| WHAT THE EXERCISE ASKS |
A faithful transcription of the entries below is required.

| MATERIAL PROVIDED |
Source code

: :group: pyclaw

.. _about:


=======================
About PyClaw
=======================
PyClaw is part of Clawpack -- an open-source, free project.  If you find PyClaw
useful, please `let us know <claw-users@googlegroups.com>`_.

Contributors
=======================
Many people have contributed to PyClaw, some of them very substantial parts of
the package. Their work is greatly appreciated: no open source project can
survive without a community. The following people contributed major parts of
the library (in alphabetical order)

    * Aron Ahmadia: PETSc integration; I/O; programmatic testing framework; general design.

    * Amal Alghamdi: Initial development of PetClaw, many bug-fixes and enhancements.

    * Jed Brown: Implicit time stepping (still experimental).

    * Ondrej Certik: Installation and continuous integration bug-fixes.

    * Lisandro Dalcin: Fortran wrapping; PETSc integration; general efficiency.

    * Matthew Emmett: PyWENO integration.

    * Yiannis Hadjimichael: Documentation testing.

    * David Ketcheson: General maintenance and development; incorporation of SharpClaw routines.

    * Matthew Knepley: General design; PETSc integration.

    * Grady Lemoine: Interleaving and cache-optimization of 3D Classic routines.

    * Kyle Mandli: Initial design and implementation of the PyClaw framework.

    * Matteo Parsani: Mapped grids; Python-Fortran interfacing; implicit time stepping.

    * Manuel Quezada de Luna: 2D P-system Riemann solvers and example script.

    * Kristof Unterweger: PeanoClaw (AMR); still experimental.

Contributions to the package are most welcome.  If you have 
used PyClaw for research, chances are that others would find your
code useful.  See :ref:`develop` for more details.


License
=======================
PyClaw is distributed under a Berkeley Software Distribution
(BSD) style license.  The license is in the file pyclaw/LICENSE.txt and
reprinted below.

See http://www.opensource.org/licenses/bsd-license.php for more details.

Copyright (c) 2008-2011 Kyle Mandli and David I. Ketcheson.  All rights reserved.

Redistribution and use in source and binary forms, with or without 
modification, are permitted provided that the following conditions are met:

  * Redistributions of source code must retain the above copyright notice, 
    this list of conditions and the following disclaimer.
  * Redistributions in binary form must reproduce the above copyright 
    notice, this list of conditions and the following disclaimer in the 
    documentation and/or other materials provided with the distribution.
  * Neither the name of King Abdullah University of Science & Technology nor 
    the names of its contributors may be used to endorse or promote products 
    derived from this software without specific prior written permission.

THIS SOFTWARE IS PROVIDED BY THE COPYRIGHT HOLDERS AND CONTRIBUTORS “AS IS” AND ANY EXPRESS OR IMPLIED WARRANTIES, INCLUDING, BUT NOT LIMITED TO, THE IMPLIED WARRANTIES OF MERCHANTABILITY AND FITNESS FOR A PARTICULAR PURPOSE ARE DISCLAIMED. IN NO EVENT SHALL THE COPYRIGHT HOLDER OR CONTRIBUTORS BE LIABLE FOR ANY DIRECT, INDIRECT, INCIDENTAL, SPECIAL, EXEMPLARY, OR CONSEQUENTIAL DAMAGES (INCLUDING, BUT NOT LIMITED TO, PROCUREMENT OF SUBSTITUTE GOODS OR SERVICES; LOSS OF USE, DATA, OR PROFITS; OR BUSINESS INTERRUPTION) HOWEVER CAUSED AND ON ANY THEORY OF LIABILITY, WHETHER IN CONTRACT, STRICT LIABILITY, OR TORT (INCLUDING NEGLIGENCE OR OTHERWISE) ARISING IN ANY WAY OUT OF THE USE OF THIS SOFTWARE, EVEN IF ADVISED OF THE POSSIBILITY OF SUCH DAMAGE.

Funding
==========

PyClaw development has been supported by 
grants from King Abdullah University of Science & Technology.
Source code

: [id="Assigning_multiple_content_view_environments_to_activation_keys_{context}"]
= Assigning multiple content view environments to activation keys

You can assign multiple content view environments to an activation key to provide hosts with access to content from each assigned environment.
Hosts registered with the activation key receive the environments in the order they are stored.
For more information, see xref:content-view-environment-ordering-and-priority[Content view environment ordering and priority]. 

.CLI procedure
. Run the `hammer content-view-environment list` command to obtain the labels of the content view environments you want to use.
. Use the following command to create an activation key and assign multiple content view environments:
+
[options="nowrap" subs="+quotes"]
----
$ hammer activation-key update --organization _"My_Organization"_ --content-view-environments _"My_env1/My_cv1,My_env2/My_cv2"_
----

| SOLUTION TO THE EXERCISE |
Source code

: :group: pyclaw

.. _about:


=======================
About PyClaw
=======================
PyClaw is part of Clawpack -- an open-source, free project.  If you find PyClaw
useful, please `let us know <claw-users@googlegroups.com>`_.

Contributors
=======================
Many people have contributed to PyClaw, some of them very substantial parts of
the package. Their work is greatly appreciated: no open source project can
survive without a community. The following people contributed major parts of
the library (in alphabetical order)

    * Aron Ahmadia: PETSc integration; I/O; programmatic testing framework; general design.

    * Amal Alghamdi: Initial development of PetClaw, many bug-fixes and enhancements.

    * Jed Brown: Implicit time stepping (still experimental).

    * Ondrej Certik: Installation and continuous integration bug-fixes.

    * Lisandro Dalcin: Fortran wrapping; PETSc integration; general efficiency.

    * Matthew Emmett: PyWENO integration.

    * Yiannis Hadjimichael: Documentation testing.

    * David Ketcheson: General maintenance and development; incorporation of SharpClaw routines.

    * Matthew Knepley: General design; PETSc integration.

    * Grady Lemoine: Interleaving and cache-optimization of 3D Classic routines.

    * Kyle Mandli: Initial design and implementation of the PyClaw framework.

    * Matteo Parsani: Mapped grids; Python-Fortran interfacing; implicit time stepping.

    * Manuel Quezada de Luna: 2D P-system Riemann solvers and example script.

    * Kristof Unterweger: PeanoClaw (AMR); still experimental.

Contributions to the package are most welcome.  If you have 
used PyClaw for research, chances are that others would find your
code useful.  See :ref:`develop` for more details.


License
=======================
PyClaw is distributed under a Berkeley Software Distribution
(BSD) style license.  The license is in the file pyclaw/LICENSE.txt and
reprinted below.

See http://www.opensource.org/licenses/bsd-license.php for more details.

Copyright (c) 2008-2011 Kyle Mandli and David I. Ketcheson.  All rights reserved.

Redistribution and use in source and binary forms, with or without 
modification, are permitted provided that the following conditions are met:

  * Redistributions of source code must retain the above copyright notice, 
    this list of conditions and the following disclaimer.
  * Redistributions in binary form must reproduce the above copyright 
    notice, this list of conditions and the following disclaimer in the 
    documentation and/or other materials provided with the distribution.
  * Neither the name of King Abdullah University of Science & Technology nor 
    the names of its contributors may be used to endorse or promote products 
    derived from this software without specific prior written permission.

THIS SOFTWARE IS PROVIDED BY THE COPYRIGHT HOLDERS AND CONTRIBUTORS “AS IS” AND ANY EXPRESS OR IMPLIED WARRANTIES, INCLUDING, BUT NOT LIMITED TO, THE IMPLIED WARRANTIES OF MERCHANTABILITY AND FITNESS FOR A PARTICULAR PURPOSE ARE DISCLAIMED. IN NO EVENT SHALL THE COPYRIGHT HOLDER OR CONTRIBUTORS BE LIABLE FOR ANY DIRECT, INDIRECT, INCIDENTAL, SPECIAL, EXEMPLARY, OR CONSEQUENTIAL DAMAGES (INCLUDING, BUT NOT LIMITED TO, PROCUREMENT OF SUBSTITUTE GOODS OR SERVICES; LOSS OF USE, DATA, OR PROFITS; OR BUSINESS INTERRUPTION) HOWEVER CAUSED AND ON ANY THEORY OF LIABILITY, WHETHER IN CONTRACT, STRICT LIABILITY, OR TORT (INCLUDING NEGLIGENCE OR OTHERWISE) ARISING IN ANY WAY OUT OF THE USE OF THIS SOFTWARE, EVEN IF ADVISED OF THE POSSIBILITY OF SUCH DAMAGE.

Funding
==========

PyClaw development has been supported by 
grants from King Abdullah University of Science & Technology.
Source code

: [id="Assigning_multiple_content_view_environments_to_activation_keys_{context}"]
= Assigning multiple content view environments to activation keys

You can assign multiple content view environments to an activation key to provide hosts with access to content from each assigned environment.
Hosts registered with the activation key receive the environments in the order they are stored.
For more information, see xref:content-view-environment-ordering-and-priority[Content view environment ordering and priority]. 

.CLI procedure
. Run the `hammer content-view-environment list` command to obtain the labels of the content view environments you want to use.
. Use the following command to create an activation key and assign multiple content view environments:
+
[options="nowrap" subs="+quotes"]
----
$ hammer activation-key update --organization _"My_Organization"_ --content-view-environments _"My_env1/My_cv1,My_env2/My_cv2"_
----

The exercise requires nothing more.